I’ve been reading JavaScript Allongé and thought I’d chime in some thoughts. Corrections are welcome.

I think the key is to understand how if statements work when not using block scope.

When the Javascript interpreter goes to the line where the if statement is, it evaluates to “the print function declaration that prints b to the console”.

If you run this code on your console:

if (1 > 0) {
 function print () {
  console.log('b');
 }
}
/* f print() { console.log('b'); } */

you will get the print function itself. And as expected, the print function call inside the if statement prints b to the console. A new print function is now defined.

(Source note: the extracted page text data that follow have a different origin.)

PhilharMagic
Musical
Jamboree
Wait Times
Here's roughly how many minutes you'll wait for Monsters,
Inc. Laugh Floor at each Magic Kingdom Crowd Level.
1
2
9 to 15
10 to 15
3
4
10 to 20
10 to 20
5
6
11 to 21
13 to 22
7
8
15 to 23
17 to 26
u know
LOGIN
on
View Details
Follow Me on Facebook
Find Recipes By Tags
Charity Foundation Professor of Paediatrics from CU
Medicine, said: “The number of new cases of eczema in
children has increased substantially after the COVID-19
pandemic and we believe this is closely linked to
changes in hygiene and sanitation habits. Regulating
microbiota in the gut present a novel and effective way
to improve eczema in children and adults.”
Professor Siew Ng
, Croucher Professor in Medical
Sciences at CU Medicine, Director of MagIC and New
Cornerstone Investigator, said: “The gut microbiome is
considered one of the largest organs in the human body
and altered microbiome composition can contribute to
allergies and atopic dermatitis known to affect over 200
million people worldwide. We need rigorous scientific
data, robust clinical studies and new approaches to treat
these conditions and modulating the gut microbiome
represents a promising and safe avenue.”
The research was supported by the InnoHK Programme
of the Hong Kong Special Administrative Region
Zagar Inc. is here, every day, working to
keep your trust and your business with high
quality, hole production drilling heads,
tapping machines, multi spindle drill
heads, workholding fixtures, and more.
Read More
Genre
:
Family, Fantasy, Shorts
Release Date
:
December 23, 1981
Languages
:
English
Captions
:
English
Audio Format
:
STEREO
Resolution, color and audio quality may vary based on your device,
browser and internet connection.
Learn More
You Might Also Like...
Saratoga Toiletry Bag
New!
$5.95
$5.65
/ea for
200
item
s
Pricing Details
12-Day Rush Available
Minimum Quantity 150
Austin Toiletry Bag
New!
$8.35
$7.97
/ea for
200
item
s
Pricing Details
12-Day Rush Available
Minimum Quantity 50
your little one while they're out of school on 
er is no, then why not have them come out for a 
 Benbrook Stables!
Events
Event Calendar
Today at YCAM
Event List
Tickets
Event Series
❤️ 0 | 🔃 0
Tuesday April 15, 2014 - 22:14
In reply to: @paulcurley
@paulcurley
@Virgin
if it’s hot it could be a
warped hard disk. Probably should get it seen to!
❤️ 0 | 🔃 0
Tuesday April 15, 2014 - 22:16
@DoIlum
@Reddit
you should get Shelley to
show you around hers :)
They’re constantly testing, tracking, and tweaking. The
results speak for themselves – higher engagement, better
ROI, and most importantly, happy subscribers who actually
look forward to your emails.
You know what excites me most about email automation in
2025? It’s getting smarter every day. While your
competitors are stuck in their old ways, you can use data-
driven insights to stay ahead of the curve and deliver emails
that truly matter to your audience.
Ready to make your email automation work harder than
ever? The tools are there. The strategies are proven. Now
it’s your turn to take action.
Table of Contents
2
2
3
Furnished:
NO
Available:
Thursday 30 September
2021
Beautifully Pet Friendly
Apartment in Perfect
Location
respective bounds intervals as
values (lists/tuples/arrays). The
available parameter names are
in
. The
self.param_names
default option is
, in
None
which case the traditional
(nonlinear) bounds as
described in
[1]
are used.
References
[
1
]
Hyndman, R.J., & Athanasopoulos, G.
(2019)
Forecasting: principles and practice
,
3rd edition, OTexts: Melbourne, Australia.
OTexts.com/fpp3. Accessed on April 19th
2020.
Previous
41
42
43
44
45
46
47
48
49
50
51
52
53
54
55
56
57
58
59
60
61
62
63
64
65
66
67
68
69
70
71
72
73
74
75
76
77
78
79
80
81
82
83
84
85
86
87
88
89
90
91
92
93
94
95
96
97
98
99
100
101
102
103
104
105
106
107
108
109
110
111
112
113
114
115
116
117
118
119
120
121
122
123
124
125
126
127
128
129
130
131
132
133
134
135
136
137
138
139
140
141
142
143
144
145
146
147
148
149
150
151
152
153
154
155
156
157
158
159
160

So on the last function invocation that is print() again, its closest reference to print now is the evaluated function from the if statement.

As for the example that uses block-scope, main() returns the result of evaluating the block inside it. A block in Javascript consists of statements separated with semicolons (Javascript also knows where to put them when you forget):
{ statement_1; statement_2; statement_3; ... ; statement_n }

Scope appears to be bound to the statement itself only when block-scoped, not affecting the rest of the statements in the block unless a statement is a function declaration. Function declarations are hoisted first.

Here’s a couple of examples:

function main () {
 {
   function print () {
     console.log('a');
   }

   print();

   if (1 > 0) {
     function print () {
       console.log('b');
     }
     print();
   }

   if (true) {
     function print () {
       console.log('c');
     }
   }

   if (true) {
     function print () {
       console.log('d');
     }
   }

   print();
 }
}
main(); // a b a

And if you remove the { } inside main, which removes the block-scoping, it will print a b d (my first point).

Here’s another one still using block-scope with a function declaration somewhere in the middle.

function main () {
 {
   function print () {
     console.log('a');
   }

   print();

   if (1 > 0) {
     function print () {
       console.log('b');
     }
     print();
   }

   function print () {
       console.log('d');
   }

   if (true) {
     function print () {
       console.log('c');
     }
   }

   print();
 }
}
main(); // d b d

Like I said, you need ‘use strict’; for the spec to be obeyed. Then it behaves as expected.